Monday, November 8, 2010

Montana & the High Country of the Mind

It is probably a good thing I do not live in Montana, for if I did, I would have this earworm in my head all the time: Movin' to Montana soon ... gonna be a dental floss tycoon, by the incomparable Frank Zappa, who did for Montana what Tim Curry did for Transylvania.



I have actually visited Montana -- once in real life and countless times in my imagination, with the help of Robert Pirsig's hippy classic Zen and the Art of Motorcycle Maintenance. Pirsig himself was probably no hippy, but generations of radical seekers have found both challenge and refuge in his autobiographical road story. Much of what I know about writing came from this book -- and only in part because I read it myself so many times. I eventually figured out that one of the two teachers who had really taught me how to write had been devoted to Pirsig. When I read Pirsig's descriptions of composition assignments he gave as an instructor at the University of Montana, I suddenly understood my own ninth-grade English teacher much better! Those who want to explore the geography of Pirsig's journey through Montana and the rest of the West will enjoy Mark Richardson's Zen and Now. I find that Natalie Goldberg's Writing Down the Bones captures the spirit of his thoughts on writing, though I do not know whether the connection is intentional.

As I've already mentioned in my Wyoming post, that brief foray into Montana was part of a cross-country drive in which my buddy -- and fellow geographer -- Mike and I did not stop for much. Even in Bozeman, I have to admit that I did not get much beyond McDonald's, where I remember Mike and I first started to think seriously about how to ration out the rest of our cash. We had about $600 for an 8,500-mile journey, with no plastic money of any kind, and we were down to a thin stack of dollars with a couple thousand miles to go. Not that we cared much; in fact, Mike has perfected this mode of travel into an art form in more than 50 countries, sharing a $2 room, for example, in Bombay.

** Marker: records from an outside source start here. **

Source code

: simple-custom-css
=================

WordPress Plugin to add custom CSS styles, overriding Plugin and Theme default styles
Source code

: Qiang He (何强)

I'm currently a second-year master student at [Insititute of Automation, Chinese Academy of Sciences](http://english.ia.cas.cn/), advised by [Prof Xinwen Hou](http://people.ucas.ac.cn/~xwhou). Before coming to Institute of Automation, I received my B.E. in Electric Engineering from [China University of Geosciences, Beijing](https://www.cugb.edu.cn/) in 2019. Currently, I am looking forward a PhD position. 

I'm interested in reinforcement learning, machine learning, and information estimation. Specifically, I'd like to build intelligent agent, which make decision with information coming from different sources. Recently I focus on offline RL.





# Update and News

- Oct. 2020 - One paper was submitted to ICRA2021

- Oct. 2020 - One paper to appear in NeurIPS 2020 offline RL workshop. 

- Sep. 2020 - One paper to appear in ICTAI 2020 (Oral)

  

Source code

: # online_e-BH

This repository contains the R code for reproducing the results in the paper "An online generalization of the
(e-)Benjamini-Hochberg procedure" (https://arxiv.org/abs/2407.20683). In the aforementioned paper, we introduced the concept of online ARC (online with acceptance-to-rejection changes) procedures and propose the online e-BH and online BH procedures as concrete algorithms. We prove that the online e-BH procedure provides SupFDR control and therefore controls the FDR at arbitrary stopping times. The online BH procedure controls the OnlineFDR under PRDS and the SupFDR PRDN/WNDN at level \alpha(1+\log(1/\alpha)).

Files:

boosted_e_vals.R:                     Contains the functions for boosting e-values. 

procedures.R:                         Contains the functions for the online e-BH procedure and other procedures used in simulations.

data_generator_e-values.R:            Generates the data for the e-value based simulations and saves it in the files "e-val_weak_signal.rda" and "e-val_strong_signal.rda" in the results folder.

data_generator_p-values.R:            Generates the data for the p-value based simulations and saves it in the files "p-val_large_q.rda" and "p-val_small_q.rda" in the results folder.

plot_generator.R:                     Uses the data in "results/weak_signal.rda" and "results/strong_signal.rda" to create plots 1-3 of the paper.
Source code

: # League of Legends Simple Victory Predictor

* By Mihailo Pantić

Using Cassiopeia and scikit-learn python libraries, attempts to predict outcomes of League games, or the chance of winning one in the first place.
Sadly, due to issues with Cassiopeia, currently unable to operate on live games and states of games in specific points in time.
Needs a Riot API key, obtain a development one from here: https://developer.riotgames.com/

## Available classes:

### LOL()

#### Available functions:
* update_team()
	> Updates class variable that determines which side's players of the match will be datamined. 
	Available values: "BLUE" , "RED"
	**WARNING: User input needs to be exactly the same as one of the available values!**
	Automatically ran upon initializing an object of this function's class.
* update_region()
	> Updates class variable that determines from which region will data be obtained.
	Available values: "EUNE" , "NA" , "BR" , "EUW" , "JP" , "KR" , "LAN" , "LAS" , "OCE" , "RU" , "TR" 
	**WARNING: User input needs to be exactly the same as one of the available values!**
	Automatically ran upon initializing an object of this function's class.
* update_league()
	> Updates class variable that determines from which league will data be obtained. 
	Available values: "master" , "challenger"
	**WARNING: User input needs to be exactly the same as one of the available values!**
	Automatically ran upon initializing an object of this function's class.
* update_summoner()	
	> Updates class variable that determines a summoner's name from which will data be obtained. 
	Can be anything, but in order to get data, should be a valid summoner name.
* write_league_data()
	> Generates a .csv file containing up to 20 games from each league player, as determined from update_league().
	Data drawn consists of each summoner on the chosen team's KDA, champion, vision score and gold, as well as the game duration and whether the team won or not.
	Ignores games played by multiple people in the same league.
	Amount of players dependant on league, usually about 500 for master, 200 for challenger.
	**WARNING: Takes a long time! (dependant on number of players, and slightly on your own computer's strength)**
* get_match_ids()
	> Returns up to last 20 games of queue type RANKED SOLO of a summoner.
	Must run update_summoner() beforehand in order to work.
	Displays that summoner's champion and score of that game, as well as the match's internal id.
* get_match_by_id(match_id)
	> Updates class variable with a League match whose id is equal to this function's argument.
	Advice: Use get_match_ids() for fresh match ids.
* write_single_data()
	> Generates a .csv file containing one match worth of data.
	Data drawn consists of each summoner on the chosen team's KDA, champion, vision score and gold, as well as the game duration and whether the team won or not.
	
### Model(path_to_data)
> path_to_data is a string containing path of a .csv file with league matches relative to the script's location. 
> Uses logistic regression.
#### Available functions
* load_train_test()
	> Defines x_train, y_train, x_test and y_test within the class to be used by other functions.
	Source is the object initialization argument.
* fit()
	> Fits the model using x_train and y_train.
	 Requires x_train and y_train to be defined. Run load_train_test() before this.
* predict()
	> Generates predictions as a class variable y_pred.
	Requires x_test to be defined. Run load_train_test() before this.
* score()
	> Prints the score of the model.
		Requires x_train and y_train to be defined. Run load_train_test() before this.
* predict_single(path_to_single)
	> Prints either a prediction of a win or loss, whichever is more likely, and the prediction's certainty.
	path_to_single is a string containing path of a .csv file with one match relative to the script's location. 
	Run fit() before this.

Our drive through western Montana (which is the relatively populous part) took us through what might have been the longest stretch of Interstate highway without all-night gas stations. Running very close to "E" in a 1960 VW with no real gas gage, we wasted a few miles searching for stations off the main road. We finally got gas before dawn at a station we had decided would be our last hope -- we were going to simply park there and wait if it had not been open.